Nuova sanatoria 2012 per gli stranieri extracomunitari clandestini in Italia.

Nuova sanatoria 2012 per gli stranieri extracomunitari clandestini in Italia.


Il Senato chiede al Governo una sanatoria per gli immigrati.


In contrasto con le ultime dichiarazioni del ministro dell’Interno Annamaria Cancellieri, la quale afferma che “Non si puo’ passare da una sanatoria all’altra. Queste non sono la soluzione del problema” , il 5 giugno 2012 il Senato ha espresso parere positivo sullo Schema del decreto legislativo, recante attuazione della direttiva 2009/52/CE, che introduce norme minime relative a sanzioni e a provvedimenti nei confronti di datori di lavoro che impiegano cittadini di paesi terzi il cui soggiorno è irregolare (466), ma condizionandolo al fatto che il governo faccia una nuova regolarizzazione per gli stranieri extracomunitari già presenti in Italia.

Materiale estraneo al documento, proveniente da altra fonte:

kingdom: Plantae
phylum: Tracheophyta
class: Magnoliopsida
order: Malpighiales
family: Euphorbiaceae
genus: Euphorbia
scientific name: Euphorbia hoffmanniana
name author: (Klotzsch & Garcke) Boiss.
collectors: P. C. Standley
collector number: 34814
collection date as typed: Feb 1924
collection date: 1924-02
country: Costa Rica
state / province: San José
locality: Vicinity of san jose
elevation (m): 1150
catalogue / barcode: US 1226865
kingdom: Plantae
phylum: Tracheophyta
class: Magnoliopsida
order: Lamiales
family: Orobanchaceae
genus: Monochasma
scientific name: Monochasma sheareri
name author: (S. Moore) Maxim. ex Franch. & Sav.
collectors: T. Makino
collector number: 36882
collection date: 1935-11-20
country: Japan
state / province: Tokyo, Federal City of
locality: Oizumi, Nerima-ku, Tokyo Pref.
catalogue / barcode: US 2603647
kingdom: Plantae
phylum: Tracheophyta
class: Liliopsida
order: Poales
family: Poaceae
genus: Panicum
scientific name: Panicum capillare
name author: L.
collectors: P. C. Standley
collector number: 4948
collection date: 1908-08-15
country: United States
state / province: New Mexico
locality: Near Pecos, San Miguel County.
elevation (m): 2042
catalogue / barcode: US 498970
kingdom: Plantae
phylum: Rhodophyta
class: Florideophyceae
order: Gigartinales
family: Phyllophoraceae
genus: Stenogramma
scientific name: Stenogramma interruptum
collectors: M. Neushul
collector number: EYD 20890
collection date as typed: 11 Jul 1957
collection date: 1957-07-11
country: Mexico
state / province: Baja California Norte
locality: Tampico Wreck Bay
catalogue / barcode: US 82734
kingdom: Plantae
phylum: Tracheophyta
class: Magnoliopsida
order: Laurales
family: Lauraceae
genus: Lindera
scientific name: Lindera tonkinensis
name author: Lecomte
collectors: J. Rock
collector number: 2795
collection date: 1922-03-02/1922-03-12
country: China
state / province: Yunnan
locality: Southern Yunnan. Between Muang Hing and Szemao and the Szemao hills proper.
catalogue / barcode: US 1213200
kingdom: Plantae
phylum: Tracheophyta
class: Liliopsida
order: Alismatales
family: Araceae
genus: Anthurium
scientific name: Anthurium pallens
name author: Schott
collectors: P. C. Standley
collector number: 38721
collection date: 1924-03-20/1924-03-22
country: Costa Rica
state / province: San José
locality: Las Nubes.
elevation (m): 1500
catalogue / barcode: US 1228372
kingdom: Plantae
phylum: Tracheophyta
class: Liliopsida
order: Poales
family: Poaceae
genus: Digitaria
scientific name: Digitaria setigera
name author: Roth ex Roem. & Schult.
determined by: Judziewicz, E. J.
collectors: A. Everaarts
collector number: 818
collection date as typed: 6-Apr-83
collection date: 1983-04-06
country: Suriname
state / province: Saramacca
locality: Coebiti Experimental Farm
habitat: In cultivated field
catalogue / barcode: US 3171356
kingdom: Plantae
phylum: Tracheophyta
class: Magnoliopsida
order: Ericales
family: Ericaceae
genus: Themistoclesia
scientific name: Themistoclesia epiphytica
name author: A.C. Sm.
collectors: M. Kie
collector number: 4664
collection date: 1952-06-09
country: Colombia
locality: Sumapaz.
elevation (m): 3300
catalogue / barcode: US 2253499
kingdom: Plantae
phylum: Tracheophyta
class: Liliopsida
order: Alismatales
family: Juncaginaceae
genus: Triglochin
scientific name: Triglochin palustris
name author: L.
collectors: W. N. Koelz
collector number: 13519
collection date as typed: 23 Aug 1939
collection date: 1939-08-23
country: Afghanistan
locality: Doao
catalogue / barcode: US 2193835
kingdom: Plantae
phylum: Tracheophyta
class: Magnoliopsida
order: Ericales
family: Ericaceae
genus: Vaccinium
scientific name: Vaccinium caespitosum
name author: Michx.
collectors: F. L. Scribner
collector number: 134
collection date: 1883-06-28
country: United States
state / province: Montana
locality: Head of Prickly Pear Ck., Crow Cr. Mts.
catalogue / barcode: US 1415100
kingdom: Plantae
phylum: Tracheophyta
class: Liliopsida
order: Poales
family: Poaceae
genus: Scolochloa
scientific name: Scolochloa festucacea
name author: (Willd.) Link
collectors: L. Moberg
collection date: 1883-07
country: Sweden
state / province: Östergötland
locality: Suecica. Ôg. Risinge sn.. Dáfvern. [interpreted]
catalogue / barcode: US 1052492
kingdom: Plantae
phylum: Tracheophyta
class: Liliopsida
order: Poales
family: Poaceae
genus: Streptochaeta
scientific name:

Sanatoria o regolarizzazione che permetterebbe:

  • ad un gran numero di lavoratori stranieri clandestini o irregolari, già presenti sul territorio italiano di ottenere il permesso di soggiorno per lavoro, avendo già datori di lavoro disposti ad assumerli regolarmente e versare i relativi contributi.

  • ai datori di lavoro di evitare di incorrere in pesantissime sanzioni, che verranno messe in atto non appena si avrà l’approvazione definitiva dal Governo del decreto legislativo che introduce norme minime relative a sanzioni e provvedimenti, nei confronti di datori di lavoro che impiegano cittadini di Paesi terzi il cui soggiorno è irregolare.

In Senato, il Popolo delle Libertà, il Partito Democratico ed il Terzo Polo, chiedono al Governo l’introduzione di nuove norme affinchè l’emersione del lavoro nero sia più ampia possibile, con conseguente recupero fiscale e contributivo da parte dello Stato. In tal senso hanno trovato un accordo indicando anche i dettagli della procedura di regolarizzazione: far pagare mille euro ai datori di lavoro che sono disposti a sanare la posizione di ciascun lavoratore impiegato clandestinamente, nonché a corrispondere loro le retribuzioni e i contributi arretrati che sarebbero stati dovuti in caso di assunzione regolare.

Il parere del Senato non è vincolante, ma certamente il Governo non può non prendere in considerazione le richieste delle imprese, delle famiglie, della maggioranza che lo sostiene e non di meno gli introiti, in tasse e contributi, che entrerebbero annualmente nelle casse dello Stato.